→ **WORK INSTRUCTION 1**: Write out the records word for word, starting at their first line and stopping after the line that contains "等不同场景。例如，某销售公司通过设置GPS打卡范围，让外勤人员在客".
:: SELECTED TEXT ::
By the divergence theorem, the surface integral given by
[tex]\displaystyle\iint_{\partial S}\mathbf F\cdot\mathbf n\,\mathrm dS[/tex]
(where the integral is computed over the entire boundary of the surface) is equivalent to the triple integral
[tex]\displaystyle\iiint_R\nabla\cdot\mathbf F\,\mathrm dV[/tex]
where [tex]V[/tex] is the volume of the region [tex]R[/tex] bounded by [tex]\partial S[/tex].
You have
[tex]\mathbf F(x,y,z)=x^2y\,\mathbf i+xy^2\,\mathbf j+4xyz\,\mathbf k[/tex]
[tex]\implies \nabla\cdot\mathbf F=\dfrac{\partial}{\partial x}[x^2y]+\dfrac{\partial}{\partial y}[xy^2]+\dfrac{\partial}{\partial z}[4xyz]=8xy[/tex]
and so the integral reduces to
[tex]\displaystyle8\int_{x=0}^{x=5}\int_{y=0}^{y=1}\int_{z=0}^{z=5-x-5y}xy\,\mathrm dz\,\mathrm dy\,\mathrm dx=-\dfrac{250}3[/tex]
:::
:: DATASET EXCERPTS ::
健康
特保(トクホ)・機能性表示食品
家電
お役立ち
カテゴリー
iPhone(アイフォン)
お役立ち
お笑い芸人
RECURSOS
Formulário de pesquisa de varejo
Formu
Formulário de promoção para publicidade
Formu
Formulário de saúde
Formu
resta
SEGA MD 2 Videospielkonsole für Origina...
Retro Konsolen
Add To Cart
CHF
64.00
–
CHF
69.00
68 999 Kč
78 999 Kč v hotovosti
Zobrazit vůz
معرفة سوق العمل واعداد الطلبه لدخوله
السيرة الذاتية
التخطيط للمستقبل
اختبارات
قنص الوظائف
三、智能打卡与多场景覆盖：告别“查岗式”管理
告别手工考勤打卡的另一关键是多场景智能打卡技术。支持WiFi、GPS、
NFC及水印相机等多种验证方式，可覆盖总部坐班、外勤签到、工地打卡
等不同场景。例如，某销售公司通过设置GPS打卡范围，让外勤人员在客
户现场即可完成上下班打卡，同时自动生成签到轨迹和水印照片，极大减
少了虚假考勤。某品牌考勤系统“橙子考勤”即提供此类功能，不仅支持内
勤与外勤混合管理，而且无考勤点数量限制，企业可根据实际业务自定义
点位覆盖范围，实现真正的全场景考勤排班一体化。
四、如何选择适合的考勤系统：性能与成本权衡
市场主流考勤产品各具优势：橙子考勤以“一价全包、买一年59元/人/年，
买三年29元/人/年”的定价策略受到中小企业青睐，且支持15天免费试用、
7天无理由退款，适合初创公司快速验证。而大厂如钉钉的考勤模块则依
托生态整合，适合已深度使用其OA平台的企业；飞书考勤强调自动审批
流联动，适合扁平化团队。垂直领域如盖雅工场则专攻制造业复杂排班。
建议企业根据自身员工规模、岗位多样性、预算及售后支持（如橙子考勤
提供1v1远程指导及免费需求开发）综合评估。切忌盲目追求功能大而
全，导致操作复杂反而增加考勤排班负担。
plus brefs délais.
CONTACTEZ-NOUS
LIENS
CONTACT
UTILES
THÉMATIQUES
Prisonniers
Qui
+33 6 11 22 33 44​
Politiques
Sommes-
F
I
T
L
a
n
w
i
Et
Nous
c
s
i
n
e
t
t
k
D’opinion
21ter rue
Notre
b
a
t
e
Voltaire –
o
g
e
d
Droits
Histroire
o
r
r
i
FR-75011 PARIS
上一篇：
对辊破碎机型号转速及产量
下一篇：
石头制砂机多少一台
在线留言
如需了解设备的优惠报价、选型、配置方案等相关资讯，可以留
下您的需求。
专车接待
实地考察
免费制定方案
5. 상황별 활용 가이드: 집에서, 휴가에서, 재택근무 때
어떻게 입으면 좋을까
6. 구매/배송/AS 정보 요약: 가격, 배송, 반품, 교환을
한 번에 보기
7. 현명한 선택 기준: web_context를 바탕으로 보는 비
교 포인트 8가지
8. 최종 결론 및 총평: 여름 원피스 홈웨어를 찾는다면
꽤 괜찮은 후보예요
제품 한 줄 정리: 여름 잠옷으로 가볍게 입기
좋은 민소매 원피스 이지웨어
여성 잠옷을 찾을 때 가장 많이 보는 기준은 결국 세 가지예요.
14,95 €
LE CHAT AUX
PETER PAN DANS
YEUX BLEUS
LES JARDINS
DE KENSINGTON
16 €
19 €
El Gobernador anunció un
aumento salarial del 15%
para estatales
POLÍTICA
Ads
:::
→ **WORK INSTRUCTION 2**: In the divergence theorem answer, restate the paragraph that begins "By the divergence theorem" more briefly, keeping its main facts.

→ **TASK SOLUTION 1**:
健康
特保(トクホ)・機能性表示食品
家電
お役立ち
カテゴリー
iPhone(アイフォン)
お役立ち
お笑い芸人
RECURSOS
Formulário de pesquisa de varejo
Formu
Formulário de promoção para publicidade
Formu
Formulário de saúde
Formu
resta
SEGA MD 2 Videospielkonsole für Origina...
Retro Konsolen
Add To Cart
CHF
64.00
–
CHF
69.00
68 999 Kč
78 999 Kč v hotovosti
Zobrazit vůz
معرفة سوق العمل واعداد الطلبه لدخوله
السيرة الذاتية
التخطيط للمستقبل
اختبارات
قنص الوظائف
三、智能打卡与多场景覆盖：告别“查岗式”管理
告别手工考勤打卡的另一关键是多场景智能打卡技术。支持WiFi、GPS、
NFC及水印相机等多种验证方式，可覆盖总部坐班、外勤签到、工地打卡
等不同场景。例如，某销售公司通过设置GPS打卡范围，让外勤人员在客

→ **TASK SOLUTION 2**: By the divergence theorem, the surface integral of F · n over the entire boundary ∂S equals the triple integral of ∇ · F over the region R bounded by ∂S. V is the volume of R.